*WORK REQUIRED:*
Answer these questions from the text on Potts shunts and lung transplantation:
(a) On the day of her transplant, how was the shunt of the child from the Paris series closed?
(b) How many of the three St Louis children who came to transplant died post-operatively?
(c) What technical modification does the text suggest might reduce these complications?

*DOCUMENT SEGMENT:*
For children with severe, progressive, medically recalcitrant PH, bilateral lung transplantation remains the ultimate palliative option. Whether a Potts shunt can provide a similar survival rate as lung transplantation requires more data. A more immediate question, however, is whether having a Potts shunt precludes further consideration for lung transplantation. There is one reported case from the Paris series of a child who had a Potts shunt and subsequently underwent successful lung transplantation.25 This child initially did well post-shunt with clinical improvement and weaning from her intravenous epoprostenol. However, six years after her shunt, she developed severe, persistent hemoptysis and was listed for transplant. On the day of her transplant, her shunt was closed with a covered stent prior to her operation. From the St Louis experience, three children post-shunt came to transplant, two from progressive RV failure and one for hemoptysis (personal observation). At the time of transplant, two were on relatively high doses of IV prostacyclins and one was on veno-venous ECMO. All three transplants were marked by severe bleeding which resulted in two of the children dying post-operatively. The one survivor recovered fully. Reasons for the profound bleeding are likely multifold and include the known risk that prior thoracotomies have on chest wall neo-vascularization and lung adhesions, failure to adequately control the shunt at the time of transplant, and clotting derangements due to medications such as prostacyclins. One technical modification that might reduce these complications is to place a shunt through a sternotomy. This approach could potentially reduce lung adhesions, provide better control of the shunt at the time of transplant, and eliminate the need for any additional peri-operative procedures.24Overall, while having a Potts shunt does not prevent future consideration of lung transplantation, it does appear to increase the risk and technical challenge of the operation. Lung transplantation in of itself is a complex procedure. Consequently, performing one on a child who has had a Potts shunt is not something every transplant center is willing to consider. Therefore, before proceeding with a Potts shunt, frank discussions with families about possible future limitations and risks would obviously be important in helping them make informed decisions.

*GIVEN ENTRIES:*
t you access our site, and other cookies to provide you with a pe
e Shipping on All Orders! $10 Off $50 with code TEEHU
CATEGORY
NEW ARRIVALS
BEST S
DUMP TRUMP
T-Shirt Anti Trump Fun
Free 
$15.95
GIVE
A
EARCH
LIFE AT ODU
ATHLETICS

* * *

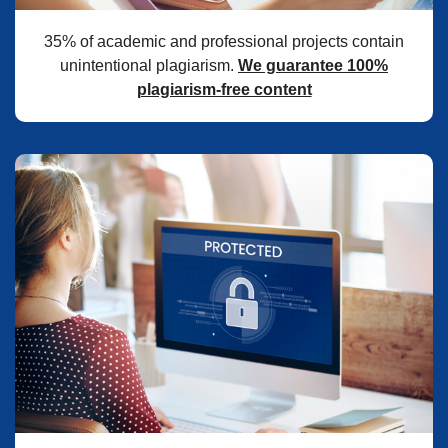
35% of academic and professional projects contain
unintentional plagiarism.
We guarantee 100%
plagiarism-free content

*TASK RESULT:*
(a) It was closed with a covered stent before her operation.
(b) Two.
(c) Placing the shunt through a sternotomy.